BY FAX, E-MAIL and U.S. MAIL
 
January 7, 2002

Mr. Wayne Nastri 
Regional Administrator
United States EPA, Region IX
75 Hawthorne Street
San Francisco, California 94105
Fax: 415-947-3588

Mr. Jack Broadbent                                        
Director, Air Division
United States Environmental Protection Agency
Region IX
75 Hawthorne Street
San Francisco, CA 94105-3901
Fax: 415-947-3579

Re: CBE Comments On EPA Posting of MVEB
 
Dear Mr. Nastri and Mr. Broadbent,
 
Introduction
 
Communities for a Better Environment (“CBE”) is a non-profit community based environmental justice organization working with low-income communities of color in California. We recently learned about the U.S. EPA’s intention to approve the Motor Vehicle Emission Budget (“MVEB”) as proposed in the Revised 2001 San Francisco Bay Area Ozone Attainment Plan for the 1-Hour National Ozone Standard (“Attainment Plan”). For the following reasons, CBE urges the EPA to reject the proposed MVEB.
 
As the EPA is aware, the MVEB provides the upper limit on the amount of motor vehicle emissions in the Bay Area to remain on course to achieving attainment of federal Clean Air Act standards. The MVEB, in conjunction with stationary source controls detailed in the plan, guide the emission control strategies needed to achieve the 1-Hour National Ozone Standard. This means that the mobile source emissions budget and the stationary source emissions budget are interdependent for timely attainment of the national ozone standard. If either category cannot provide the planned emission reductions, the other category must be modified to make up for that failure, otherwise timely attainment of federal Clean Air Act standards will not occur.
 
Because of the inherent connection between the MVEB and the stationary source planning assumptions, CBE is concerned with the indirect implications that would result from EPA’s approval of the MVEB. That is, by approving the MVEB portion of the plan, the EPA is tacitly accepting the State’s planning assumptions in the overall Attainment Plan. Additionally, the EPA’s approval of the MVEB along with the underlying planning assumptions, commits the agency to a definite course of action in the SIP approval process and conformity determination. That is, if the agency finds the MVEB appropriate resulting in a conformity determination based on that MVEB, it is an implicit acceptance of broader planning assumptions the SIP as well, meaning that it will likely approve the entire SIP with those planning assumptions, otherwise it will have to start the whole approval process over again. Such a result would be inappropriate given the deficiencies listed below. Furthermore, approval of a piece of the Attainment Plan constitutes approval of a revision of the Bay Area’s State Implementation Plan (“SIP”) subject to the SIP revision requirements under the Clean Air Act §110.

Page-level text extractions |
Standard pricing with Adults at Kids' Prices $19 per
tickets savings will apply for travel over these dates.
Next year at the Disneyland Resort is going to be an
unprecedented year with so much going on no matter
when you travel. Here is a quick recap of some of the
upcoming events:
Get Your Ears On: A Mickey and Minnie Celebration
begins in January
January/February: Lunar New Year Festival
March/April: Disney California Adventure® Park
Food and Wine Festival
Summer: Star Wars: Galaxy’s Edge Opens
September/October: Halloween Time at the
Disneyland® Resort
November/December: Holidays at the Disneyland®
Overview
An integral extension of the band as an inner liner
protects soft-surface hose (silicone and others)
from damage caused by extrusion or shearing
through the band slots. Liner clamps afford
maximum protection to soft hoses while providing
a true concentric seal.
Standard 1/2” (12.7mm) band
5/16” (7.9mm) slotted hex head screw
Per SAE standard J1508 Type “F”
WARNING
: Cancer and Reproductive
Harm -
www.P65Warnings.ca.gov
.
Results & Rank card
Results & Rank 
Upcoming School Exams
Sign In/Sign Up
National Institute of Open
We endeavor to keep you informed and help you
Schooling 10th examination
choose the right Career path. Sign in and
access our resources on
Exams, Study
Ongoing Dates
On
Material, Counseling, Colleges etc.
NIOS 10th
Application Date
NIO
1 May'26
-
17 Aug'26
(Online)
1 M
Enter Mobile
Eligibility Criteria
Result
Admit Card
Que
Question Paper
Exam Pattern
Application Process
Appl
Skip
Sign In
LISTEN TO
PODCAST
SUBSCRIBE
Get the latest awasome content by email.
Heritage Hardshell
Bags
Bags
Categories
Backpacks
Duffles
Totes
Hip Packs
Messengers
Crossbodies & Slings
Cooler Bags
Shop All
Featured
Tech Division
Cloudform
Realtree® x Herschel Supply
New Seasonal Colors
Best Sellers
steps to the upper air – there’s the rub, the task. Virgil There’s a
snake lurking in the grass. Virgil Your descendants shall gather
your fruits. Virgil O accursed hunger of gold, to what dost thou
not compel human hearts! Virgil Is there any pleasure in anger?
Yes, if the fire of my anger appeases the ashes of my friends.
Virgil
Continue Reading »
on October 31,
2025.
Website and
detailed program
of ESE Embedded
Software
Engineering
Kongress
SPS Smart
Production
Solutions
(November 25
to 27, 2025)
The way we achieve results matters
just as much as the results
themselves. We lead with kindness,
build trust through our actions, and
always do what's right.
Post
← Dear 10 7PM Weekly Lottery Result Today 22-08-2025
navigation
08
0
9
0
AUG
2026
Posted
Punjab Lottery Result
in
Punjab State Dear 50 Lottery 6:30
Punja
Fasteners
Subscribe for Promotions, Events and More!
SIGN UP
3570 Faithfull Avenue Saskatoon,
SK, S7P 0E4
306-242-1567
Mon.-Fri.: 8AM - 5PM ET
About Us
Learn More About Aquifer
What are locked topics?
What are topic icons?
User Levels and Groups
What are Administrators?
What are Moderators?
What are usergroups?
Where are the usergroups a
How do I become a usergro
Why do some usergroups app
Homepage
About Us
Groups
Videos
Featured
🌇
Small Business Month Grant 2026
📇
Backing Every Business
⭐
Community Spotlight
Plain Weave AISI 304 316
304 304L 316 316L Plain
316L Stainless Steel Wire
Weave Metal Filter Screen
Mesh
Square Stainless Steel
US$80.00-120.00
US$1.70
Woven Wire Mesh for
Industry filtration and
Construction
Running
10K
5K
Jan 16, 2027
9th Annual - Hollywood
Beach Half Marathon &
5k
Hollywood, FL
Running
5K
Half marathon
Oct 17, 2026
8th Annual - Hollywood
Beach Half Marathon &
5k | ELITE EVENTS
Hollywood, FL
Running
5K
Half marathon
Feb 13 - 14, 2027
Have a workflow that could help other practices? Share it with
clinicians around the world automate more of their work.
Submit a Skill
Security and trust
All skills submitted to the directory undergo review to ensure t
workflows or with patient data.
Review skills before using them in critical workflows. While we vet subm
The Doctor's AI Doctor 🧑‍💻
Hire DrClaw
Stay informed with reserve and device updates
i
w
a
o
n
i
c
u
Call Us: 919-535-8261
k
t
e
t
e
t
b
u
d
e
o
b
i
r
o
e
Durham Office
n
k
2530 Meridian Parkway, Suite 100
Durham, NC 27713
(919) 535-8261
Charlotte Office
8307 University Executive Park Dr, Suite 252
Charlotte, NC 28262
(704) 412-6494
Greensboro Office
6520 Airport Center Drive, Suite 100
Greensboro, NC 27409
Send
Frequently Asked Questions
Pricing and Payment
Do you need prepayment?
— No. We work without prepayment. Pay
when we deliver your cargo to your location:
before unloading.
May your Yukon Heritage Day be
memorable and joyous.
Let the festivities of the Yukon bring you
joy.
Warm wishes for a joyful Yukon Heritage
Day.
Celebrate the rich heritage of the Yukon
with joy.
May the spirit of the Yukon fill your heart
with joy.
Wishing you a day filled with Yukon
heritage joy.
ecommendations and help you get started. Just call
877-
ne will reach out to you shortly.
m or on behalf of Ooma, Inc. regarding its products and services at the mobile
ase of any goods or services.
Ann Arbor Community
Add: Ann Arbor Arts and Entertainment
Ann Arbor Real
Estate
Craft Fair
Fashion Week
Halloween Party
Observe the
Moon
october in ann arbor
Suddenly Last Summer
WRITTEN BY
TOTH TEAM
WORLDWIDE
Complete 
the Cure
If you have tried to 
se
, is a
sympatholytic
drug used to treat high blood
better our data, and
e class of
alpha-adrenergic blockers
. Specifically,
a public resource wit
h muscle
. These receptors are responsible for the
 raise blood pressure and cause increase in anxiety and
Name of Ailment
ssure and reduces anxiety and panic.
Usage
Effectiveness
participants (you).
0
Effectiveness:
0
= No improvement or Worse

Exercise A | In the CBE comment letter, transcribe everything from "Re: CBE Comments" down to "the proposed MVEB.".
Exercise B | How does the CBE comment letter describe Communities for a Better Environment?

Result A |
Re: CBE Comments On EPA Posting of MVEB
 
Dear Mr. Nastri and Mr. Broadbent,
 
Introduction
 
Communities for a Better Environment (“CBE”) is a non-profit community based environmental justice organization working with low-income communities of color in California. We recently learned about the U.S. EPA’s intention to approve the Motor Vehicle Emission Budget (“MVEB”) as proposed in the Revised 2001 San Francisco Bay Area Ozone Attainment Plan for the 1-Hour National Ozone Standard (“Attainment Plan”). For the following reasons, CBE urges the EPA to reject the proposed MVEB.

Result B | As a non-profit community based environmental justice organization working with low-income communities of color in California.